Paul McMullan, a former News of the World journalist and freelancer, told actor Hugh Grant that other papers, including the popular Daily Mail, hacked phones to get stories.
"They were as dirty as anyone,'' he said. ``They had the most money.'' Grant, taking a page from the newspapers' playbook, surreptitiously recorded and published the comments.
In a statement, the Mail said its journalists obeyed the law, but declined to give details of past behavior.
Sharon Marshall, another former tabloid journalist, told The New York Times last year that phone hacking occurred everywhere in Britain. ``It was an industrywide thing,'' she said.
Marshall, through a publicist, declined to be interviewed by the AP. Her 2010 book, ``Tabloid Girl,'' goes some way toward explaining why journalists might find phone hacking tempting.

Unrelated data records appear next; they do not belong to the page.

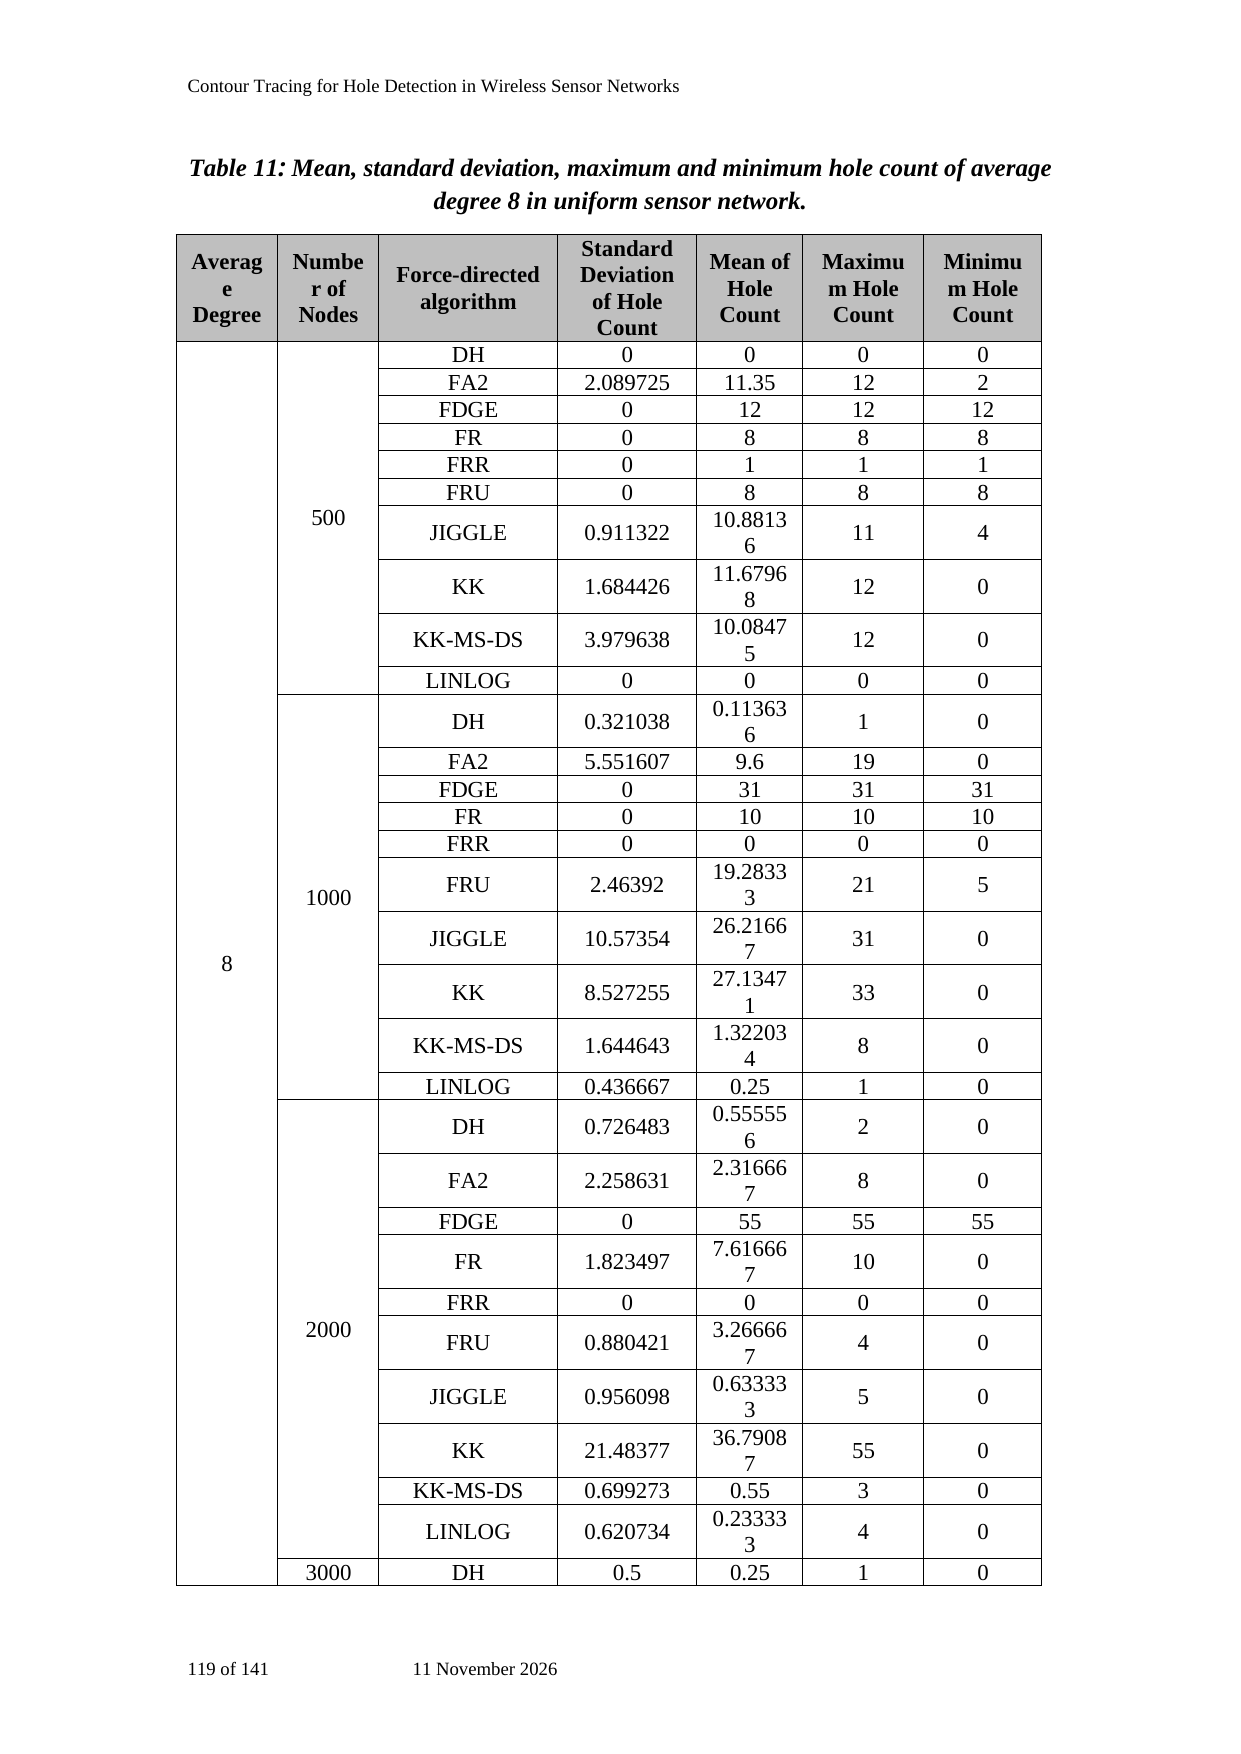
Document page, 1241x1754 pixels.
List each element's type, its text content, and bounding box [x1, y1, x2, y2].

table_cell 10.57354 [558, 912, 696, 964]
table_cell 8 [924, 479, 1041, 505]
table_cell 31 [697, 776, 802, 802]
table_cell 8.527255 [558, 965, 696, 1018]
table_cell 10 [924, 803, 1041, 829]
table_cell 0 [558, 479, 696, 505]
table_cell 55 [697, 1208, 802, 1234]
table_cell FR [379, 424, 557, 450]
table_cell 0 [924, 1235, 1041, 1288]
text Table 11: Mean, standard deviation, maximum and minimum hole count of average degree 8 in uniform sensor network. [187, 150, 1053, 215]
table_cell 0 [558, 1208, 696, 1234]
table_cell 11 [803, 506, 923, 559]
table_cell 1 [803, 695, 923, 747]
table_cell LINLOG [379, 667, 557, 693]
table_cell 11.67968 [697, 560, 802, 612]
table_cell 0 [558, 831, 696, 857]
table_header Average Degree [177, 235, 277, 341]
table_cell 1 [924, 451, 1041, 477]
table_cell 4 [924, 506, 1041, 559]
table_cell 12 [803, 560, 923, 612]
table_cell 0 [924, 1559, 1041, 1585]
table_cell FRR [379, 451, 557, 477]
table_cell 12 [803, 396, 923, 423]
table_cell FRU [379, 479, 557, 505]
table_cell 8 [803, 1019, 923, 1072]
table_cell 26.21667 [697, 912, 802, 964]
table_cell DH [379, 1100, 557, 1153]
table_cell 0 [924, 614, 1041, 666]
table_cell JIGGLE [379, 912, 557, 964]
table_cell LINLOG [379, 1505, 557, 1558]
table_cell 0.436667 [558, 1073, 696, 1099]
table_cell 10 [803, 803, 923, 829]
table_cell 4 [803, 1505, 923, 1558]
table_cell 1.644643 [558, 1019, 696, 1072]
table_cell 0 [558, 1289, 696, 1315]
table_cell 0 [924, 748, 1041, 775]
table_cell JIGGLE [379, 1370, 557, 1423]
table_cell 31 [803, 776, 923, 802]
table_cell 19 [803, 748, 923, 775]
table_cell 0 [803, 1289, 923, 1315]
table_cell 1 [803, 1073, 923, 1099]
table_cell FA2 [379, 369, 557, 395]
table_cell 31 [924, 776, 1041, 802]
table_cell 0.620734 [558, 1505, 696, 1558]
table_cell 0.5 [558, 1559, 696, 1585]
table_cell 0.321038 [558, 695, 696, 747]
table_cell 10 [697, 803, 802, 829]
table_cell 0.25 [697, 1073, 802, 1099]
table_cell 0 [924, 1424, 1041, 1477]
table_cell 3000 [278, 1559, 378, 1585]
table_cell 0 [558, 803, 696, 829]
table_cell 12 [697, 396, 802, 423]
table_cell 1 [803, 1559, 923, 1585]
table_cell 0 [924, 1316, 1041, 1369]
table_cell 0 [558, 342, 696, 368]
table_cell 0 [924, 560, 1041, 612]
table_cell 0.956098 [558, 1370, 696, 1423]
table_cell 3.979638 [558, 614, 696, 666]
table_cell 0.911322 [558, 506, 696, 559]
table_cell 55 [924, 1208, 1041, 1234]
table_cell 0.880421 [558, 1316, 696, 1369]
table_cell 2.089725 [558, 369, 696, 395]
table_cell 7.616667 [697, 1235, 802, 1288]
table_header Force-directed algorithm [379, 235, 557, 341]
table_cell 1 [803, 451, 923, 477]
table_cell LINLOG [379, 1073, 557, 1099]
table_cell FDGE [379, 776, 557, 802]
table_cell 0 [697, 831, 802, 857]
table_cell JIGGLE [379, 506, 557, 559]
table_cell 21.48377 [558, 1424, 696, 1477]
table_cell 19.28333 [697, 858, 802, 911]
table_cell 1.684426 [558, 560, 696, 612]
table_cell 0 [924, 1289, 1041, 1315]
table_cell 0 [697, 667, 802, 693]
table_cell KK-MS-DS [379, 1019, 557, 1072]
table_cell 2.258631 [558, 1154, 696, 1207]
table_cell 27.13471 [697, 965, 802, 1018]
table_cell 21 [803, 858, 923, 911]
table_cell 0 [924, 1505, 1041, 1558]
table_cell 1000 [278, 695, 378, 1099]
table_cell 8 [803, 424, 923, 450]
table_cell FRR [379, 1289, 557, 1315]
table_cell KK-MS-DS [379, 1478, 557, 1504]
table_cell 8 [697, 479, 802, 505]
table_cell 12 [803, 369, 923, 395]
table_cell 0 [558, 776, 696, 802]
table_cell FRR [379, 831, 557, 857]
table_cell 5.551607 [558, 748, 696, 775]
table_header Minimum Hole Count [924, 235, 1041, 341]
table_cell 0.555556 [697, 1100, 802, 1153]
table_cell 2 [803, 1100, 923, 1153]
table_cell 4 [803, 1316, 923, 1369]
table_cell 0 [924, 1100, 1041, 1153]
table_cell FA2 [379, 1154, 557, 1207]
table_cell 8 [697, 424, 802, 450]
table_cell 55 [803, 1208, 923, 1234]
table_cell 0 [924, 1478, 1041, 1504]
table_cell FDGE [379, 1208, 557, 1234]
table_cell 0 [803, 831, 923, 857]
table_cell KK [379, 965, 557, 1018]
table_cell 0 [924, 1073, 1041, 1099]
table_cell 2.46392 [558, 858, 696, 911]
table_cell 8 [177, 342, 277, 1585]
table_cell 0.699273 [558, 1478, 696, 1504]
table_cell DH [379, 695, 557, 747]
table_cell 2000 [278, 1100, 378, 1558]
table_cell 1 [697, 451, 802, 477]
table_cell 0 [924, 965, 1041, 1018]
table_cell 0.633333 [697, 1370, 802, 1423]
table_cell 0 [697, 342, 802, 368]
table_cell 0 [924, 667, 1041, 693]
table_cell 0 [803, 342, 923, 368]
table_cell 1.322034 [697, 1019, 802, 1072]
table_cell 0 [924, 695, 1041, 747]
table_cell 0 [924, 1370, 1041, 1423]
table_cell 0 [924, 831, 1041, 857]
table_cell 31 [803, 912, 923, 964]
table_cell 8 [803, 1154, 923, 1207]
table_cell DH [379, 342, 557, 368]
table_cell 8 [803, 479, 923, 505]
table_cell 0.233333 [697, 1505, 802, 1558]
table_cell FR [379, 1235, 557, 1288]
table_header Number of Nodes [278, 235, 378, 341]
table_cell 12 [924, 396, 1041, 423]
table_cell 2 [924, 369, 1041, 395]
table_cell 0 [558, 396, 696, 423]
table_cell 36.79087 [697, 1424, 802, 1477]
table_cell KK-MS-DS [379, 614, 557, 666]
table_cell 0 [924, 1019, 1041, 1072]
table_header Mean of Hole Count [697, 235, 802, 341]
table_cell 2.316667 [697, 1154, 802, 1207]
table_cell 0 [558, 451, 696, 477]
table_cell FDGE [379, 396, 557, 423]
table_cell FA2 [379, 748, 557, 775]
table_cell 0 [924, 912, 1041, 964]
table_cell 1.823497 [558, 1235, 696, 1288]
table_cell 33 [803, 965, 923, 1018]
table_cell DH [379, 1559, 557, 1585]
table_cell 9.6 [697, 748, 802, 775]
table_header Standard Deviation of Hole Count [558, 235, 696, 341]
table_cell 0 [558, 667, 696, 693]
table_cell 0.55 [697, 1478, 802, 1504]
table_cell 8 [924, 424, 1041, 450]
table_cell 0 [697, 1289, 802, 1315]
table_cell 0 [558, 424, 696, 450]
table_cell 0 [803, 667, 923, 693]
table_header Maximum Hole Count [803, 235, 923, 341]
table_cell 500 [278, 342, 378, 693]
table_cell 10.88136 [697, 506, 802, 559]
table_cell KK [379, 1424, 557, 1477]
table_cell 55 [803, 1424, 923, 1477]
table_cell 11.35 [697, 369, 802, 395]
table_cell 0.113636 [697, 695, 802, 747]
table_cell 5 [924, 858, 1041, 911]
table_cell FRU [379, 1316, 557, 1369]
table_cell 0 [924, 1154, 1041, 1207]
table_cell 10.08475 [697, 614, 802, 666]
table_cell 0.25 [697, 1559, 802, 1585]
table_cell FR [379, 803, 557, 829]
table_cell 5 [803, 1370, 923, 1423]
table_cell FRU [379, 858, 557, 911]
table_cell 12 [803, 614, 923, 666]
table_cell KK [379, 560, 557, 612]
table_cell 3 [803, 1478, 923, 1504]
table_cell 3.266667 [697, 1316, 802, 1369]
table_cell 0.726483 [558, 1100, 696, 1153]
table_cell 0 [924, 342, 1041, 368]
table_cell 10 [803, 1235, 923, 1288]
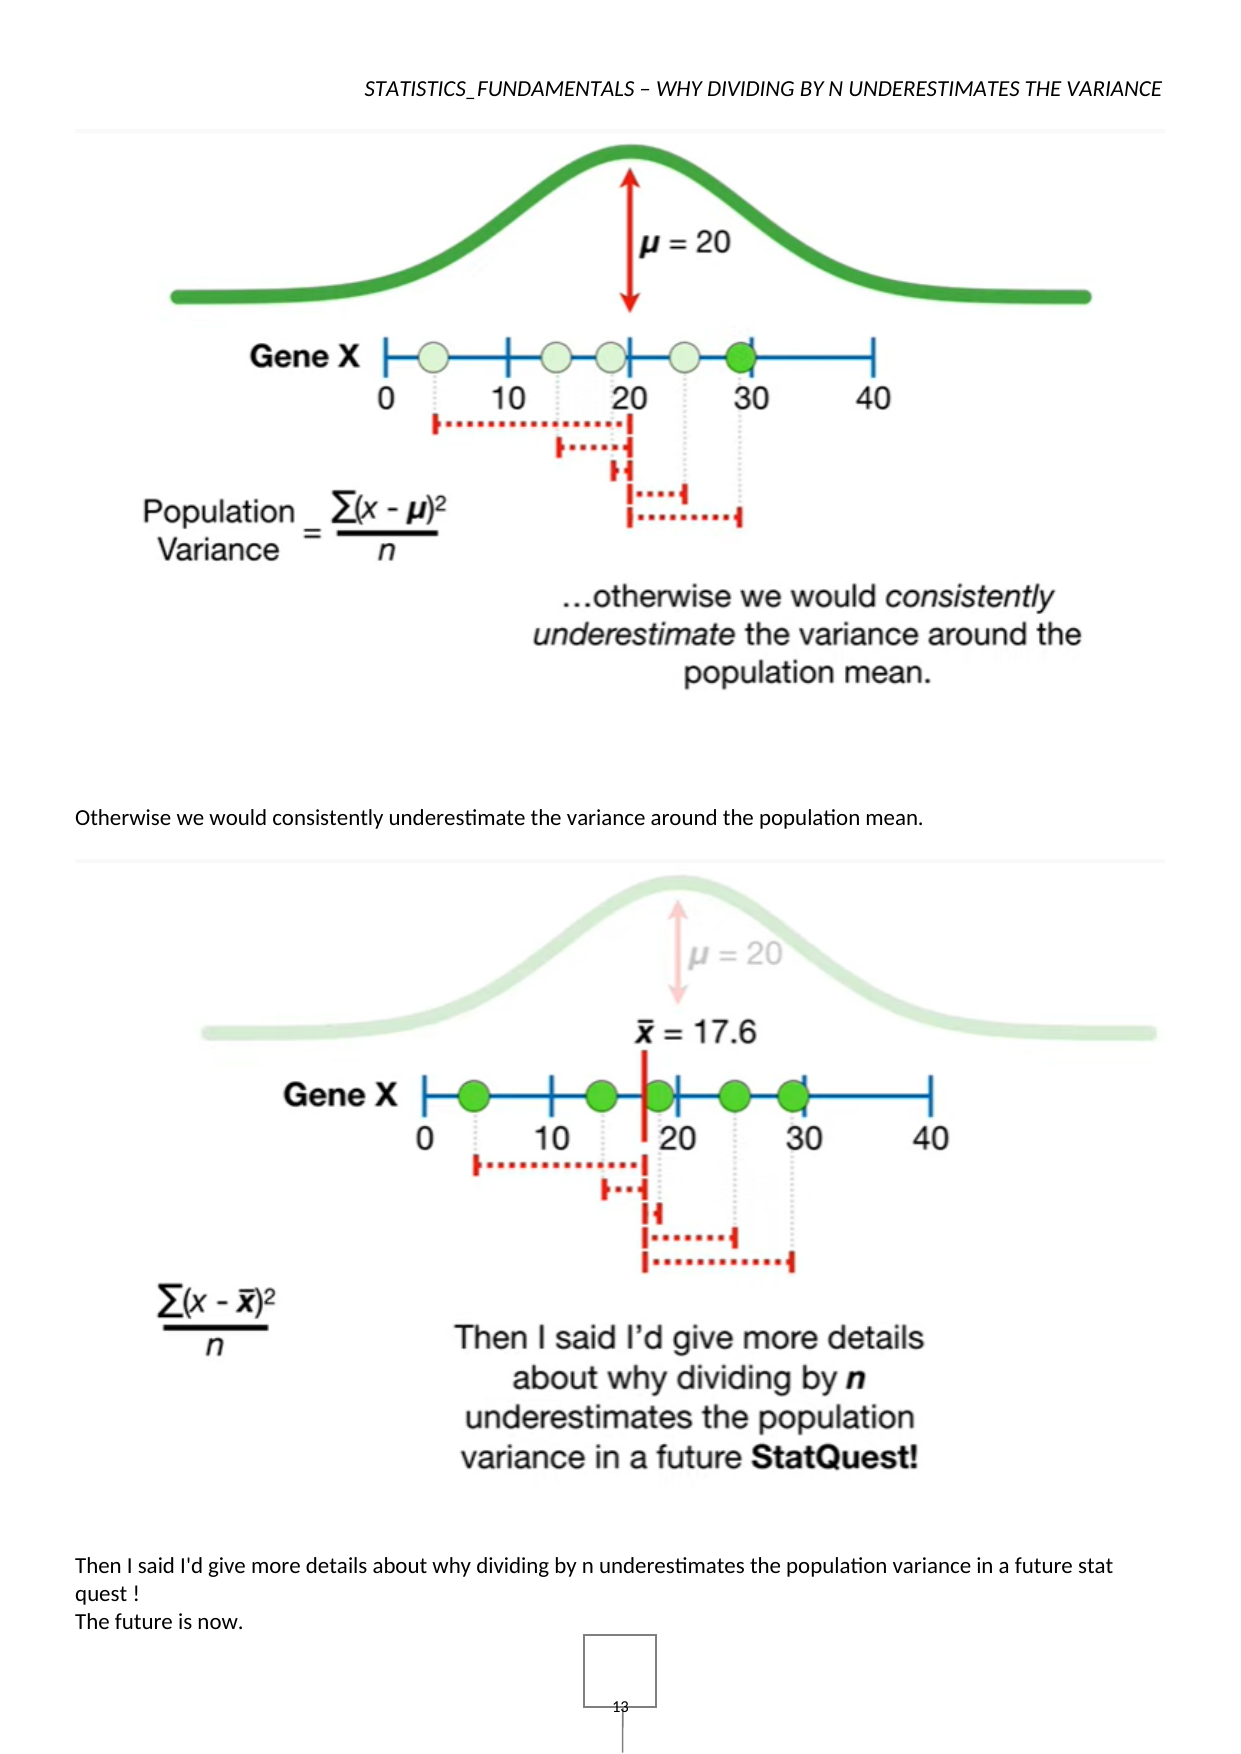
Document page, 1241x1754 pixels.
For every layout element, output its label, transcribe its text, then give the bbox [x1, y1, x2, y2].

picture [75, 859, 1166, 1552]
text The future is now. [75, 1607, 1165, 1636]
picture [75, 129, 1166, 804]
text Then I said I'd give more details about why dividing by n underestimates the population variance in a future stat quest ! [75, 1552, 1165, 1607]
text Otherwise we would consistently underestimate the variance around the population mean. [75, 804, 1165, 831]
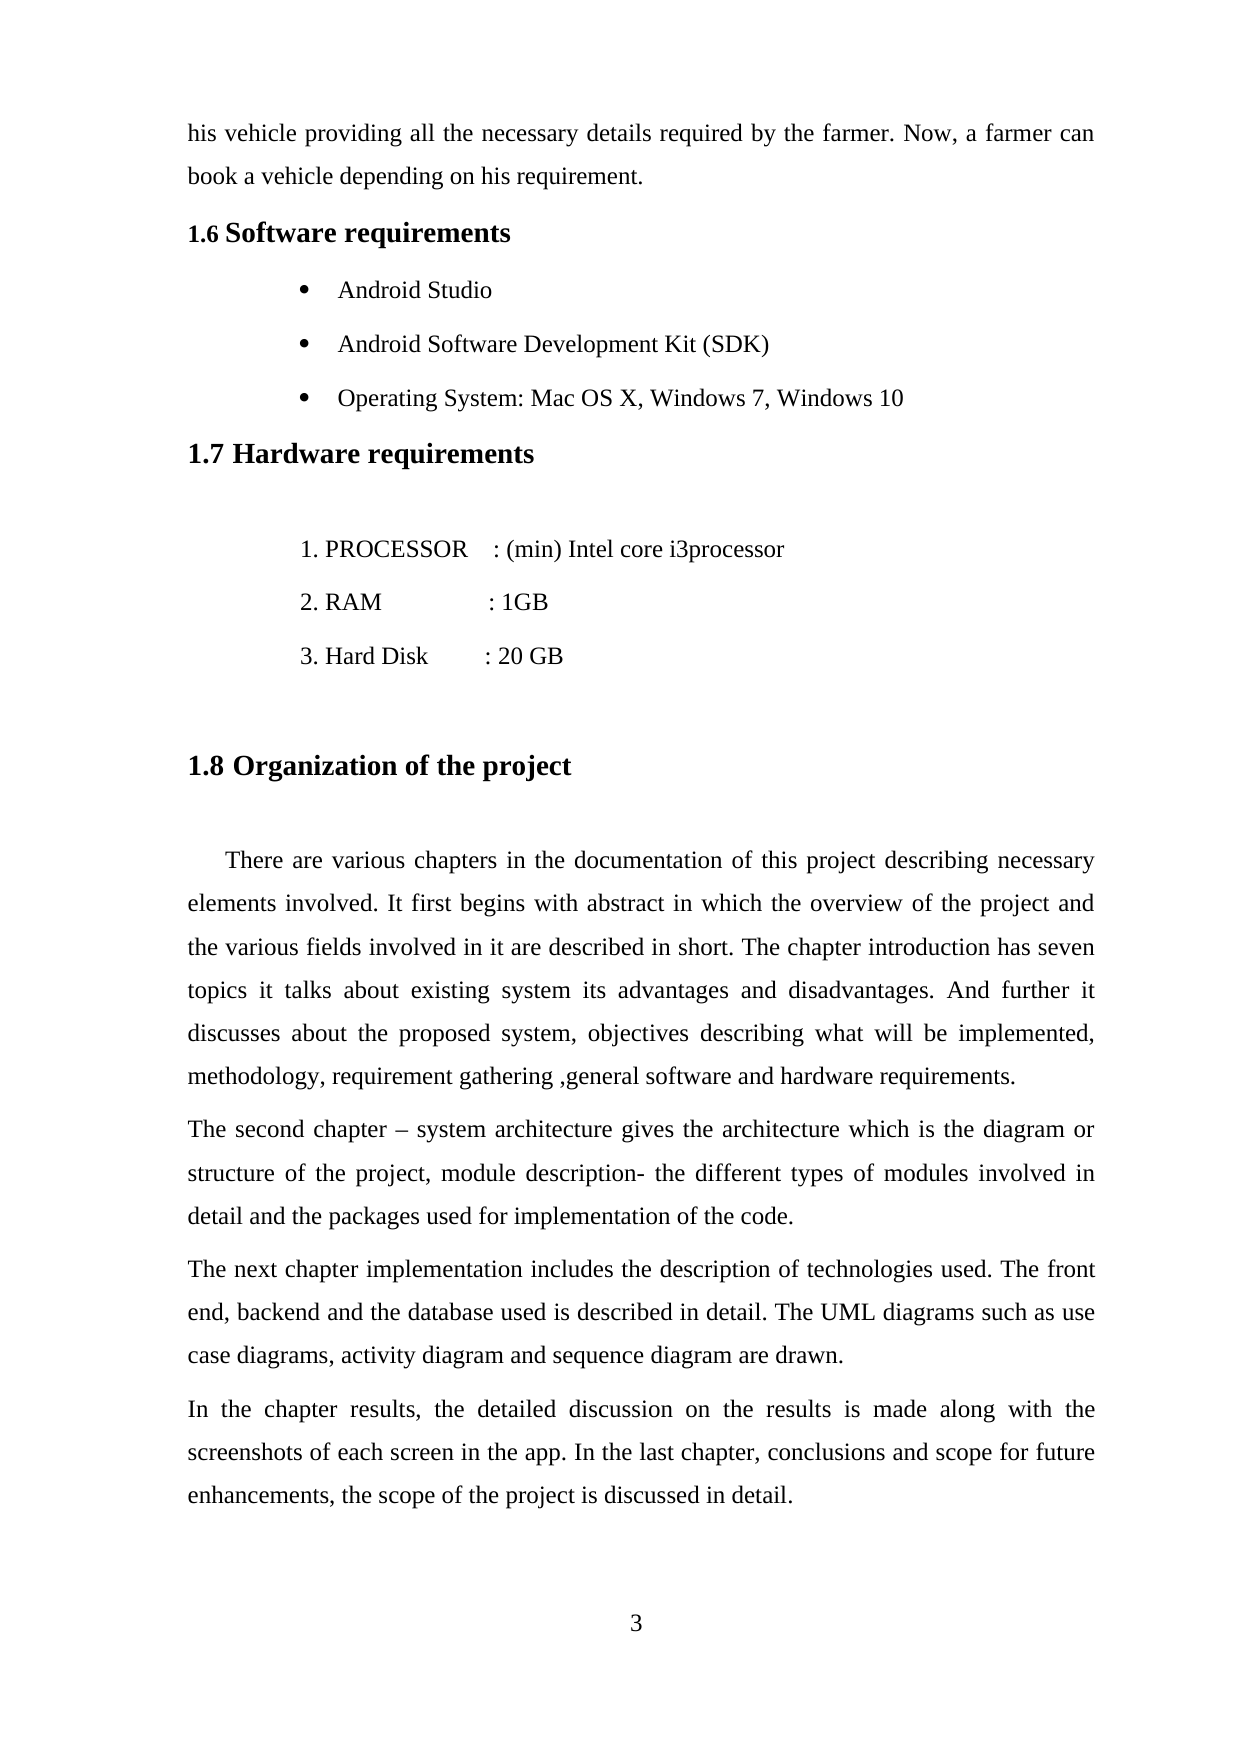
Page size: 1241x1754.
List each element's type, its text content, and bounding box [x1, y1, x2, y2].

text 2. RAM : 1GB [225, 587, 1096, 616]
text 1. PROCESSOR : (min) Intel core i3processor [262, 534, 1096, 562]
text In the chapter results, the detailed discussion on the results is made along with the screenshots of each screen in the app. In the last chapter, conclusions and scope for future enhancements, the scope of the project is discussed in detail. [187, 1394, 1096, 1509]
list Software requirements [187, 215, 1096, 248]
list Android Software Development Kit (SDK) [300, 329, 1096, 358]
subtitle Hardware requirements [187, 436, 1122, 470]
list Android Studio [300, 276, 1096, 304]
list Operating System: Mac OS X, Windows 7, Windows 10 [300, 383, 1096, 411]
text 3. Hard Disk : 20 GB [187, 641, 1096, 669]
text The next chapter implementation includes the description of technologies used. The front end, backend and the database used is described in detail. The UML diagrams such as use case diagrams, activity diagram and sequence diagram are drawn. [187, 1254, 1096, 1369]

In the book, she describes a newsroom culture rife with booze, drugs, expletive-filled shouting matches and faked expense payments to inflate journalists' salaries.
It was a world where one reporter donned a white lab coat and sneaked into a hospital to snap a picture of a comatose celebrity and another jumped a police cordon to gather material on an accident.
Marshall herself claims to have virtually kidnapped the late British reality television star Jade Goody in a bid to keep her exclusive fresh.
"Knowing that over 4 million people could be reading your words that day is why you do it,'' she wrote. ``It's a brilliant feeling of power, of being right at the epicenter of gossip.''
The News of the World called the book ``a rip-roaring account'' and gave it four stars.